Die höchste Kunst in der Lebenspraxis ist es, den eigenen Weg zu finden: Wo will ich hin, was möchte ich auf der Erde bewirken? Diesen Weg zu begleiten, ist ständiger Auftrag eines jeden Betreuers, Freundes, der Eltern und eben des Sozialtherapeuten. Dass der Einzelne seinen Intentionen und seinen Wünschen selbstbestimmt folgen kann, egal, ob kleine oder große Ideen. Dieses Wechselspiel zwischen der Gemeinschaft und des einzelnen Menschen Person ist im Grunde der spannende Vorgang, den die Lebenspraxis ausmacht.

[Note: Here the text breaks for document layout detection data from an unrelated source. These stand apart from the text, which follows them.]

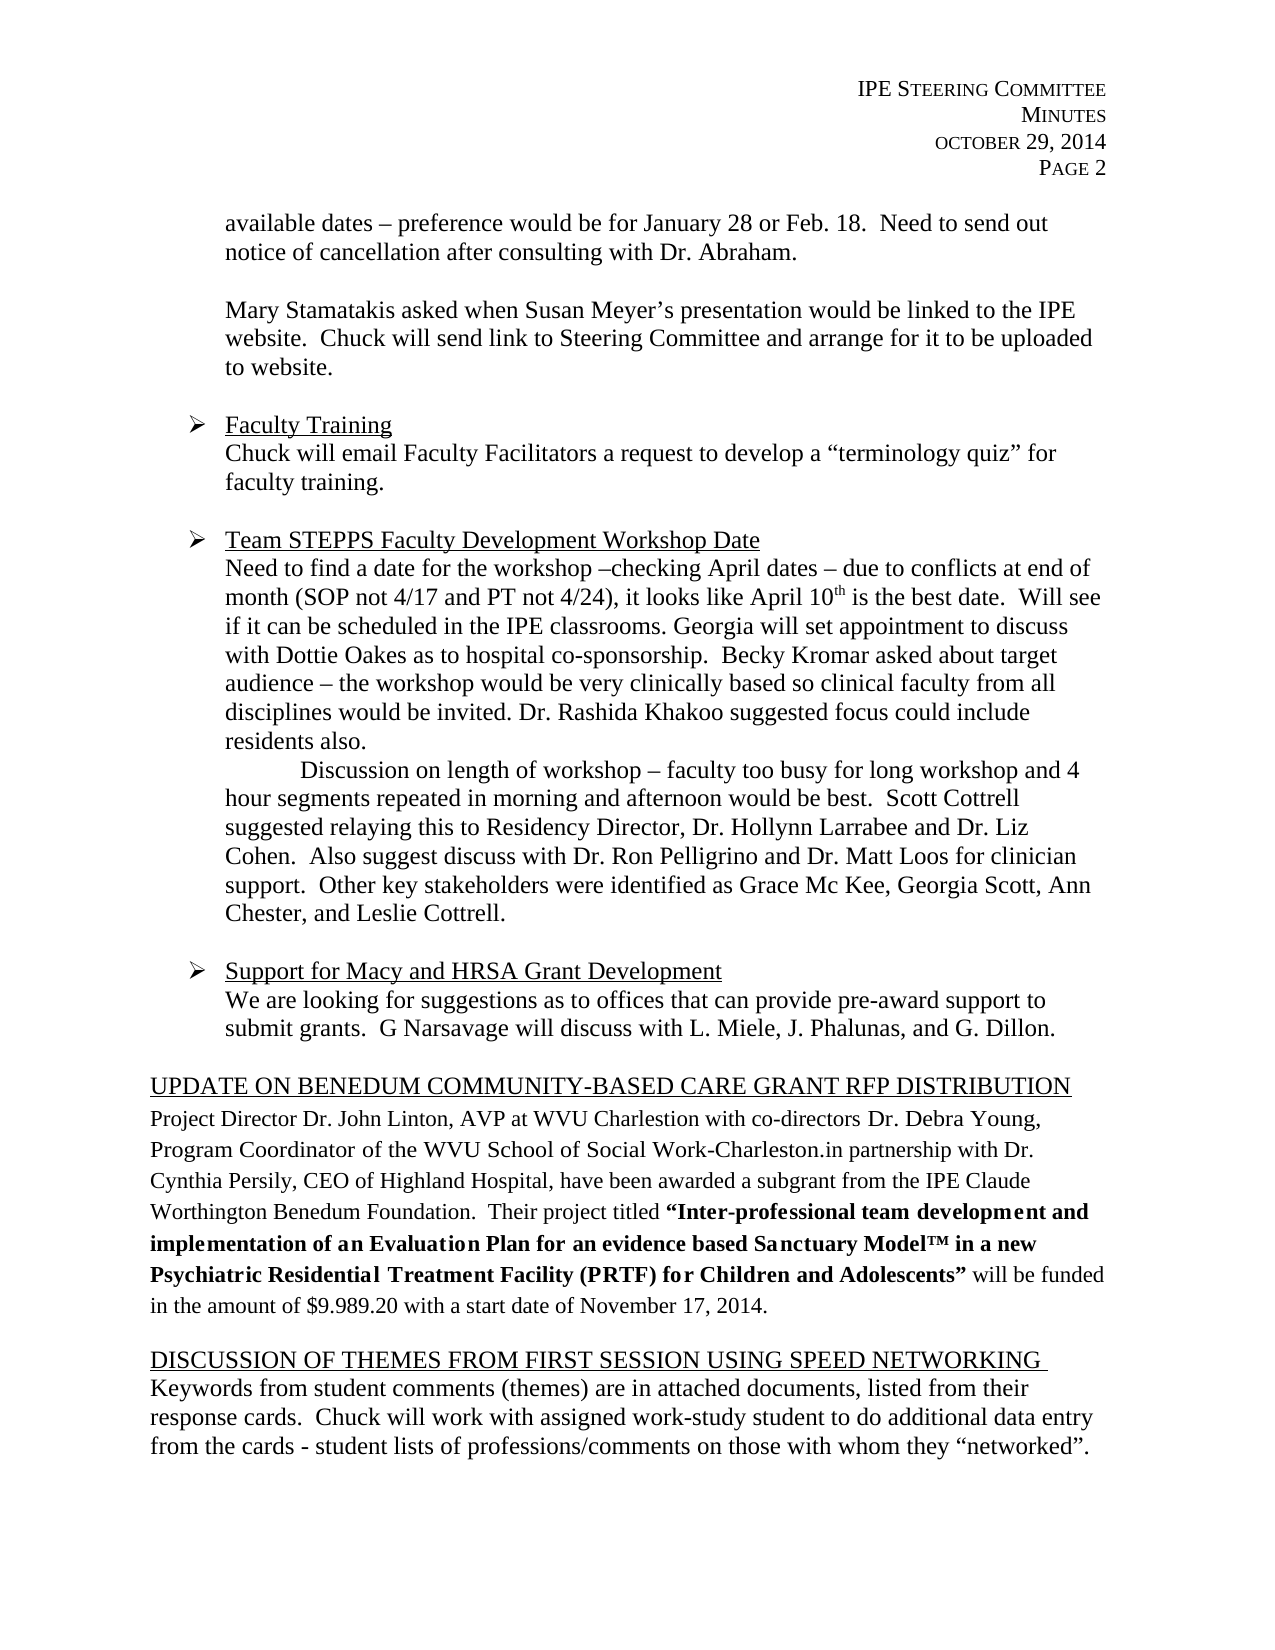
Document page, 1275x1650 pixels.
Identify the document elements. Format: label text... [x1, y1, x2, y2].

list Team STEPPS Faculty Development Workshop Date [187, 525, 1106, 553]
text Keywords from student comments (themes) are in attached documents, listed from their response cards. Chuck will work with assigned work-study student to do additional data entry from the cards - student lists of professions/comments on those with whom they “networked”. [150, 1373, 1106, 1460]
list Faculty Training [187, 410, 1106, 438]
text Mary Stamatakis asked when Susan Meyer’s presentation would be linked to the IPE website. Chuck will send link to Steering Committee and arrange for it to be uploaded to website. [225, 295, 1106, 381]
text UPDATE ON BENEDUM COMMUNITY-BASED CARE GRANT RFP DISTRIBUTION [150, 1071, 1106, 1100]
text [225, 208, 1106, 266]
list Chuck will email Faculty Facilitators a request to develop a “terminology quiz” for faculty training. [225, 438, 1106, 496]
list Support for Macy and HRSA Grant Development [187, 956, 1106, 985]
text DISCUSSION OF THEMES FROM FIRST SESSION USING SPEED NETWORKING [150, 1345, 1106, 1373]
text Need to find a date for the workshop –checking April dates – due to conflicts at end of month (SOP not 4/17 and PT not 4/24), it looks like April 10th is the best date. Will see if it can be scheduled in the IPE classrooms. Georgia will set appointment to discuss with Dottie Oakes as to hospital co-sponsorship. Becky Kromar asked about target audience – the workshop would be very clinically based so clinical faculty from all disciplines would be invited. Dr. Rashida Khakoo suggested focus could include residents also. [225, 553, 1106, 755]
text We are looking for suggestions as to offices that can provide pre-award support to submit grants. G Narsavage will discuss with L. Miele, J. Phalunas, and G. Dillon. [225, 985, 1106, 1042]
text Project Director Dr. John Linton, AVP at WVU Charlestion with co-directors Dr. Debra Young, Program Coordinator of the WVU School of Social Work-Charleston.in partnership with Dr. Cynthia Persily, CEO of Highland Hospital, have been awarded a subgrant from the IPE Claude Worthington Benedum Foundation. Their project titled “Inter-professional team development and implementation of an Evaluation Plan for an evidence based Sanctuary Model™ in a new Psychiatric Residential Treatment Facility (PRTF) for Children and Adolescents” will be funded in the amount of $9.989.20 with a start date of November 17, 2014. [150, 1100, 1106, 1318]
text Discussion on length of workshop – faculty too busy for long workshop and 4 hour segments repeated in morning and afternoon would be best. Scott Cottrell suggested relaying this to Residency Director, Dr. Hollynn Larrabee and Dr. Liz Cohen. Also suggest discuss with Dr. Ron Pelligrino and Dr. Matt Loos for clinician support. Other key stakeholders were identified as Grace Mc Kee, Georgia Scott, Ann Chester, and Leslie Cottrell. [225, 755, 1106, 927]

Der Rahmen der sozialtherapeutischen Arbeit

Der sozialtherapeutische Rahmen unserer Einrichtung wird hauptsächlich aus der Komplexität der Arbeitsfelder in einem geschlossenen landwirtschaftlichen Betrieb und der Gestaltung des Gemeinschaftslebens gegeben. Es ist eine wesentliche Aufgabe, Arbeitsmöglichkeiten für alle zu entwickeln. Menschen mit Behinderung sind oft nicht in der Lage, zusammenhängende Handlungsabläufe zu überschauen und zu vollziehen. Es spielt daher eine große Rolle, dass ein von ihnen anerkannter und geschätzter Mensch diesen Schritt mitbedenkt und gestaltet. An einem solchen Arbeitsplatz lernt jeder in der Gruppe mitarbeitender Mensch seinen Teil erfüllen. So wird Arbeit für ihn zugleich zum sozialen Ereignis.
Für den zu betreuenden Menschen ist ein entscheidender Schritt, Erwachsen zu werden. Das bedeutet vom Elternhaus wegzugehen und einen neuen Lebensbereich und eine berufliche Aufgabe zu erhalten. Dieser Schritt ist nur schwer zu vollziehen, da die Vorbilder und Möglichkeiten zur weiteren Lebensführung fehlen. In unserem sozialtherapeutischen Zusammenhang hat sich daher die Form der Lebensgemeinschaft herausgebildet, in der alle Bewohner, Mitbewohner so wie Mitarbeiter und Kinder, einen heilenden und inspirierenden Einfluss aufeinander ausüben und sich zu gegenseitiger Entwicklung verhelfen.